Octahedral-Motif-Guided Design of Optoelectronic Semiconductors via Interpretable Machine Learning

Lead-based halide perovskites represent a prototypical family of high-performance semiconductors, whose remarkable optoelectronic properties stem from their corner-sharing metal-halide octahedra. This connection underscores the promise of systematically extracting the physical rules encoded in octahedral motifs to steer the discovery of new optoelectronic materials. Here we develop an octahedral-motif-centric, data-driven framework that couples interpretable machine learning with high-throughput first-principles calculations to accelerate the discovery of optoelectronic semiconductors. We construct motif-based descriptors that encode chemically resolved elemental identities, local coordination environments, and short-range structural contrasts to train a gradient boosting regression tree model for thermodynamic stability evaluation, achieving a low mean absolute error of 83 meV per atom on datasets comprising ~ 10 ⁴ materials.
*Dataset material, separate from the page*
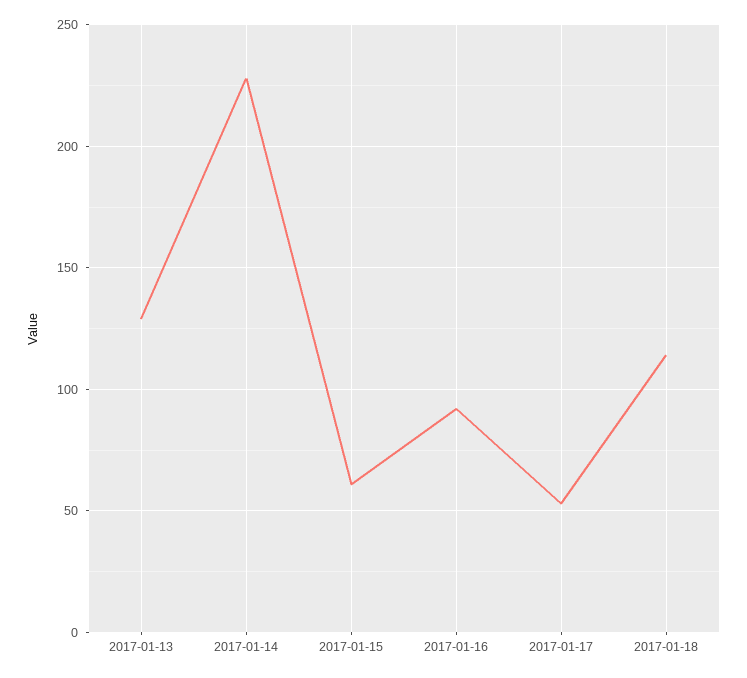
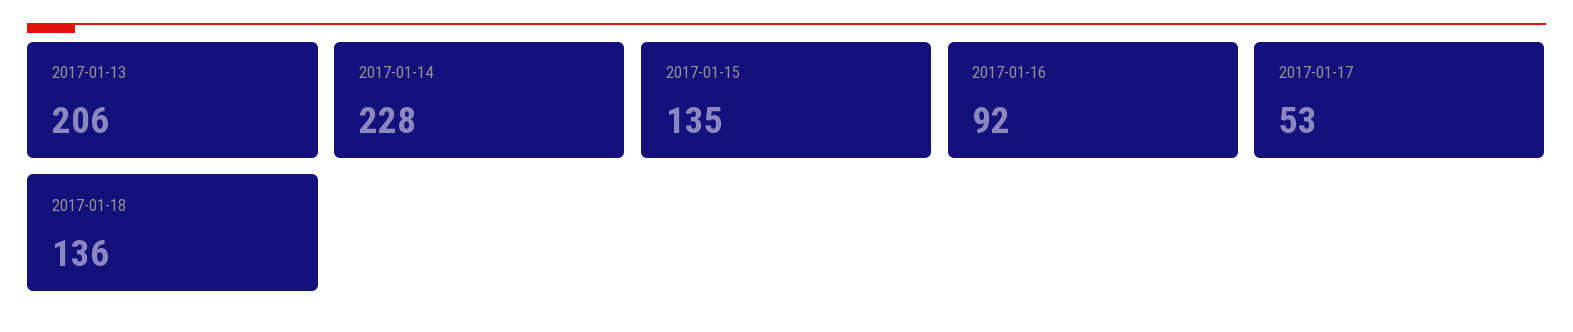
2017-01-13: 130 -> 206
2017-01-15: 60 -> 135
2017-01-18: 115 -> 136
We further elucidate the key motif-level factors and apply symbolic regression to extract compact analytical expressions governing material stability. Leveraging the developed model to accelerate materials discovery, we identify 19 thermodynamically stable semiconductors with favorable optoelectronic properties from a previously unexplored octahedra-containing chemical space comprising thousands of candidates. Among them Ca ₂ GaCoO ₅ was successfully synthesized and experimentally verified to exhibit a direct band gap and a strong visible-light photoresponse. These results validate the effectiveness of the interpretable, motif-guided machine learning framework for octahedra-containing semiconductors and demonstrate its potential for extension to other motif-based materials families.